=== Texto da página ===
"Devia fazer-se limpeza nos pequenos partidos para evitar o desprestígio da política"

O politólogo defende que há forças partidárias que não ​​​​​​​fazem sentido existir e que acabam por arrastar para o descrédito outras que, apesar de pequenas, têm sedimento político.

É importante que a comunicação social dê espaço aos pequenos partidos sem representação parlamentar?
A resposta é tão simples, quanto os que entraram na última eleição, o Livre, Cotrim de Figueiredo, Ventura e antes disso o PAN, também começaram assim. Todos têm esse direito enquanto partidos. A questão está na Lei dos Partidos. O que temos aqui é uma mistura de duas coisas: o chamado partido do 'alvará', que não dá prova de vida durante anos, faz um relatório e que serviu para fazer aparecer o José Manuel Coelho na Madeira e para alguns autarcas que querem ser independentes e que precisam disso, coisa que desprestigia o conceito de partido; e depois os que estão em transição, partidos de um homem só como o do Marinho e Pinto (PDR) e o do Santana Lopes (Aliança) e que alguns fiéis decidiram manter a organização tendo ela já falta de alma e de contexto. Acontece que grande parte dos partidos que se apresentaram estão nesta situação, embora haja um novo que tem raiz e organização que é o Volt. Poderá haver o Movimento Partido da Terra (MPT), que é um resto. Mas na Lei dos Partidos devia fazer-se uma limpeza nos pequenos partidos para evitar o desprestígio da política e da representação, como ficou patente no debate de terça-feira, na RTP.
=== Material da tarefa ===
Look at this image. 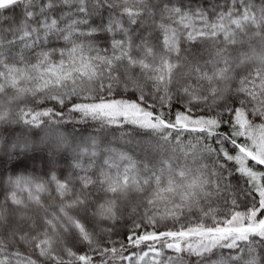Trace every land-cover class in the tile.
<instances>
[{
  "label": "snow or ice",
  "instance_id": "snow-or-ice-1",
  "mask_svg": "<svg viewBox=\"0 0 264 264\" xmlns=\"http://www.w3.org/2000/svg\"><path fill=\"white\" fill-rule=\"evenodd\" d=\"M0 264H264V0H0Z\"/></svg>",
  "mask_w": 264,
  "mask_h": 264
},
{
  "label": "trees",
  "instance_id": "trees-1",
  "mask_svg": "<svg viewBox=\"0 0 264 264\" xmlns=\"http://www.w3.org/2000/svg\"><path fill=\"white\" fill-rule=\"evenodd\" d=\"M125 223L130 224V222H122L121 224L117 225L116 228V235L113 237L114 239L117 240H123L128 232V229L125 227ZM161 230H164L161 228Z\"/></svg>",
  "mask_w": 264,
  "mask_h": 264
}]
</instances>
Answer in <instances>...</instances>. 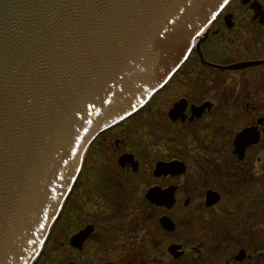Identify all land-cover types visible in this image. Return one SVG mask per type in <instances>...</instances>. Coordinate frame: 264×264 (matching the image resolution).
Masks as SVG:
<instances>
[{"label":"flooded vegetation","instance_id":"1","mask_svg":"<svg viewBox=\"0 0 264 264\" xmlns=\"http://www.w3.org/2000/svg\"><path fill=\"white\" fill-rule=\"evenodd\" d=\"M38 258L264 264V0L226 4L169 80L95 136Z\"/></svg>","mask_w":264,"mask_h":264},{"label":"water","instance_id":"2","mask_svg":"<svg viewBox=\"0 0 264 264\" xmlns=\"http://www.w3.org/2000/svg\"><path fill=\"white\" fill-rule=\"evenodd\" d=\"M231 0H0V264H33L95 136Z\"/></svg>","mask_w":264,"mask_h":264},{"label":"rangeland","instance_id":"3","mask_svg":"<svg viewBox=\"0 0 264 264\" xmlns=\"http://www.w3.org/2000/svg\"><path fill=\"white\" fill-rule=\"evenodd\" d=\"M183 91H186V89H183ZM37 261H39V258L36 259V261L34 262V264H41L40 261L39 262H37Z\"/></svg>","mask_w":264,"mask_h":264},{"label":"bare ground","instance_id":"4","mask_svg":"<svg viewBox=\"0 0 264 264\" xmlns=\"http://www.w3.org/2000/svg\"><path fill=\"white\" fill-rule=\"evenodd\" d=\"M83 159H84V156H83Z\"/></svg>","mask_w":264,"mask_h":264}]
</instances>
===
=== Material da tarefa ===
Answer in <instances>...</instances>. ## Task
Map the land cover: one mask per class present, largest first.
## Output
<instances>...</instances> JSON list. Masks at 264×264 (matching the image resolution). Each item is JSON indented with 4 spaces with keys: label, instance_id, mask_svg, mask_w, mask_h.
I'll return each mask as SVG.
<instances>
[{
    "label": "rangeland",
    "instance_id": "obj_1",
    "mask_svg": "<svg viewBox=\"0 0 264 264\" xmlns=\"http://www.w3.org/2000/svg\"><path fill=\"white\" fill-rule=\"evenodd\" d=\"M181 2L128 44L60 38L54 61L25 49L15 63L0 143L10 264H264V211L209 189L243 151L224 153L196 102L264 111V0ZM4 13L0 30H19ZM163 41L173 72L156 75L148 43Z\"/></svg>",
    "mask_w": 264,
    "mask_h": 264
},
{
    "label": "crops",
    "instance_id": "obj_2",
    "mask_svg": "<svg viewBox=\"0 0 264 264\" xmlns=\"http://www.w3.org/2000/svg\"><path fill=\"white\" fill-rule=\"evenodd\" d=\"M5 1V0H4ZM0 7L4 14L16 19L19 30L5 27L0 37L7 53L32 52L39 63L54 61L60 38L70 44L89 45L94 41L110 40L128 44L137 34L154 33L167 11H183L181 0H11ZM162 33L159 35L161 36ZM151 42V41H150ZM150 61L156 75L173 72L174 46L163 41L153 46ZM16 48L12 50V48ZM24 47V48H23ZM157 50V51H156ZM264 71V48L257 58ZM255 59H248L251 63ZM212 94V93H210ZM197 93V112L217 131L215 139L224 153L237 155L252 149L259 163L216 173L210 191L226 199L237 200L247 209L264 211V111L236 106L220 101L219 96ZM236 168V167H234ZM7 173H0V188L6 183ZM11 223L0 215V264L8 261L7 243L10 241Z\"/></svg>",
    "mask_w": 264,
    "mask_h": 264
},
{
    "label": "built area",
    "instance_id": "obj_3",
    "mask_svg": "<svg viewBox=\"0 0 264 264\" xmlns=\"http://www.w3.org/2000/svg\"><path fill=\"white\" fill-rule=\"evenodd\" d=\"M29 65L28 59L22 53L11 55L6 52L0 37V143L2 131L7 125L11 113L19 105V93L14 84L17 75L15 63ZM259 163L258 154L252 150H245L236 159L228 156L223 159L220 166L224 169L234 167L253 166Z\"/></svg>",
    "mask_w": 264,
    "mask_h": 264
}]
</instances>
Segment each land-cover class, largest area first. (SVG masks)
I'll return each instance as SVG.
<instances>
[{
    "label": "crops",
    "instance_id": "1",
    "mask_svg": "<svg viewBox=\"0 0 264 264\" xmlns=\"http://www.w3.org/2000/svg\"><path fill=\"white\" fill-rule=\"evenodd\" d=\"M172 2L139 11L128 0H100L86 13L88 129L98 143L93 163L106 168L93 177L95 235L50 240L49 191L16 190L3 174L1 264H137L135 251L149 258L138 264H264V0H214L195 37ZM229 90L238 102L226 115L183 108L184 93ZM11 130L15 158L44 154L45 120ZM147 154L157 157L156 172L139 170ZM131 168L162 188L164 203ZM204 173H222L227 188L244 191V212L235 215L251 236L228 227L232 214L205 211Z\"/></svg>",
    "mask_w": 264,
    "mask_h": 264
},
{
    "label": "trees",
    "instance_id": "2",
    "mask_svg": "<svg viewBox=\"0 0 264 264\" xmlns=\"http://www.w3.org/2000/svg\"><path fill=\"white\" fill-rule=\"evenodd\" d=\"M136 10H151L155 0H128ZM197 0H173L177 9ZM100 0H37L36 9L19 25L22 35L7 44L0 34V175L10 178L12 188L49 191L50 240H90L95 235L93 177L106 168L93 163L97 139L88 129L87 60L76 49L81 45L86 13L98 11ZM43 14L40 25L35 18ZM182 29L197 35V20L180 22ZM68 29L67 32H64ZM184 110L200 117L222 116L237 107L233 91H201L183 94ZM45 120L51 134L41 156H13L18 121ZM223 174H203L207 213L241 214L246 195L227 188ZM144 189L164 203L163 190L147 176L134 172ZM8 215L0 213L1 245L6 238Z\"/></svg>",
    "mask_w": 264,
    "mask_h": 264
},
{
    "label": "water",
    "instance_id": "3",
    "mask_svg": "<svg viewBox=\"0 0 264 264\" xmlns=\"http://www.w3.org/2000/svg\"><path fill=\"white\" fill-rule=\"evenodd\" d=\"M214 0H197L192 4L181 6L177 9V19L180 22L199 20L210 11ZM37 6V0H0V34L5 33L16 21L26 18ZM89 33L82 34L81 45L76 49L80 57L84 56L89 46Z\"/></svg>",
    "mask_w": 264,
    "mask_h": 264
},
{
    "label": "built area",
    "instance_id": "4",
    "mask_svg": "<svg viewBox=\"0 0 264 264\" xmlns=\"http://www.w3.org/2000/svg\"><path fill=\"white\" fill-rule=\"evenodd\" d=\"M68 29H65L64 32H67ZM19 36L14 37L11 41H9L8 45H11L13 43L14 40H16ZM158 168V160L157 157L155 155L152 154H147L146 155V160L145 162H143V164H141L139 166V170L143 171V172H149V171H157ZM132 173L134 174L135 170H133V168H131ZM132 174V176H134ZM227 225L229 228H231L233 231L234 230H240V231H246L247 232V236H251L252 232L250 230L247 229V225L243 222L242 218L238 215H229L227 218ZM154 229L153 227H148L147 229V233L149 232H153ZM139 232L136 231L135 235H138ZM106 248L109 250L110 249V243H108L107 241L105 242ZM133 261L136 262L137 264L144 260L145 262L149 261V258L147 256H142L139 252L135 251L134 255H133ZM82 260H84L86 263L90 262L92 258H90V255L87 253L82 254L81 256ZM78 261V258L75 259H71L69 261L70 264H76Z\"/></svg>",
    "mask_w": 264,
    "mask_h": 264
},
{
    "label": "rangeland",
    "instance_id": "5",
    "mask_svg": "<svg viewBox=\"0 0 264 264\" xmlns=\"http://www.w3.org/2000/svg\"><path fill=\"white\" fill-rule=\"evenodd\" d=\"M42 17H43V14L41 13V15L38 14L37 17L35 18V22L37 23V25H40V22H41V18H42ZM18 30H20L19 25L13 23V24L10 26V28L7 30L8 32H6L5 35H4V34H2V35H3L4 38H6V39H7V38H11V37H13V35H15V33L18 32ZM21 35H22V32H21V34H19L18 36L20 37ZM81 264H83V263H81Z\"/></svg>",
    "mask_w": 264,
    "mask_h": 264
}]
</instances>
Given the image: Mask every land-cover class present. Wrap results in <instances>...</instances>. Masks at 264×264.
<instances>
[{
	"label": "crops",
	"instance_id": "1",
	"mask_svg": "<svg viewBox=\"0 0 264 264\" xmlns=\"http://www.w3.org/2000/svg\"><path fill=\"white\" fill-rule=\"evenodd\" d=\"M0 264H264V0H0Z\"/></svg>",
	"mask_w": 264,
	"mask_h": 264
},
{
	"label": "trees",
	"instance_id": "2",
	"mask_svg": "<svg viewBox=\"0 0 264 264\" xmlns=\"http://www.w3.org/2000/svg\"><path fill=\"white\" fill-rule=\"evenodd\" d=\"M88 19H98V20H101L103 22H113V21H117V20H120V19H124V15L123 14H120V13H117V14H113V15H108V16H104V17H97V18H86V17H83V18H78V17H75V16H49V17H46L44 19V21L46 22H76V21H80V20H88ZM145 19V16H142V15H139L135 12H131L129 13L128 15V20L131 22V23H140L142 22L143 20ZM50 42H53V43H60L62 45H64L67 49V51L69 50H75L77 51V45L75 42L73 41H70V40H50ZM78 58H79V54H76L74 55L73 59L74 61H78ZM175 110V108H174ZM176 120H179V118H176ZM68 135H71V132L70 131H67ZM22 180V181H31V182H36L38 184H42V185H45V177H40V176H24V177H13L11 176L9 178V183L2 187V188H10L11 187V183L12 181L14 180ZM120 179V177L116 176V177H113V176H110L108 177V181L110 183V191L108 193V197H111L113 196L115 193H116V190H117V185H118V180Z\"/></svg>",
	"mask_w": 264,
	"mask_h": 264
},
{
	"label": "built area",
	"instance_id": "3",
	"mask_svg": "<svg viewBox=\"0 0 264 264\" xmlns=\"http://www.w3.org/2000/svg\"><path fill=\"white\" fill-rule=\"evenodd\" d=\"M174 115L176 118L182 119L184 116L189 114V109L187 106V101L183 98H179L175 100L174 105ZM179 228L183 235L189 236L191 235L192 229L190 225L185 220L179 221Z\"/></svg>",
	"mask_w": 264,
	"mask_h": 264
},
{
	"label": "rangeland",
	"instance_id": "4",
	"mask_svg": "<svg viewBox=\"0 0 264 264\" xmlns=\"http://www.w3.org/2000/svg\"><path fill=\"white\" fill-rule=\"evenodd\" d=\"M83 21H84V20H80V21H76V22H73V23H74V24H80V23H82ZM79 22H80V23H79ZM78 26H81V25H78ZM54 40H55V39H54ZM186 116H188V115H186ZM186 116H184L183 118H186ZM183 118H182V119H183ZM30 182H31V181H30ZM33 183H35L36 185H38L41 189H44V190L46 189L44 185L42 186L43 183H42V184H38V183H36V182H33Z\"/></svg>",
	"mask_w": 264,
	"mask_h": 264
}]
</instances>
===
*As tuas tarefas:*
1. Mostra todas as linhas das entradas que contêm a palavra "snow", respeitando maiúsculas e minúsculas.
2. Prossegue a entrevista sobre os pequenos partidos e a Lei dos Partidos a partir do ponto em que termina.

*Respostas por tarefa:*
1.
  "label": "snow or ice",
  "instance_id": "snow-or-ice-1",

2.
O debate com os 11 pequenos partidos foi desprestigiante para a democracia?
Sem dúvida que foi. Pareciam as mensagens dos soldados pelo Natal, com a sogra Fernanda, etc, etc. Não tiveram o mínimo de qualidade e seria um gesto útil fazer uma limpeza dos arquivos, pelo menos obrigá-los a repor o número de assinaturas, não sendo um prazo anual, mas isso abateria das listas esse conceito de partido. A maior parte destes partidos não corresponde ao que é substancialmente um partido. E isso desprestigia a democracia.

Isso não ajuda a descredibilizar a própria política aos olhos dos eleitores?
É evidente que leva a isso porque não há propriamente projeto e se têm direito como partido, e devem tê-lo, em igualdade de circunstâncias devem demonstrar que merecem título de partido.

Falou de forças que estão no meio destes pequenos partidos, nomeadamente o Volt Portugal...
O Volt é um partido europeu e existe em mais três ou quatro países da Europa e corresponde a uma linha.

... mas o facto de aparecer misturado com estas forças com discursos tão erráticos e sem conteúdo, acabam por os desvalorizar?
Exatamente. Isto desprestigia os partidos que têm projeto, mesmo sendo pequenos e novos, porque por causa do agenda setting da comunicação social ninguém lhes vai dar importância. E os próprios tempos que antena de algumas destas forças tornam-se penosos.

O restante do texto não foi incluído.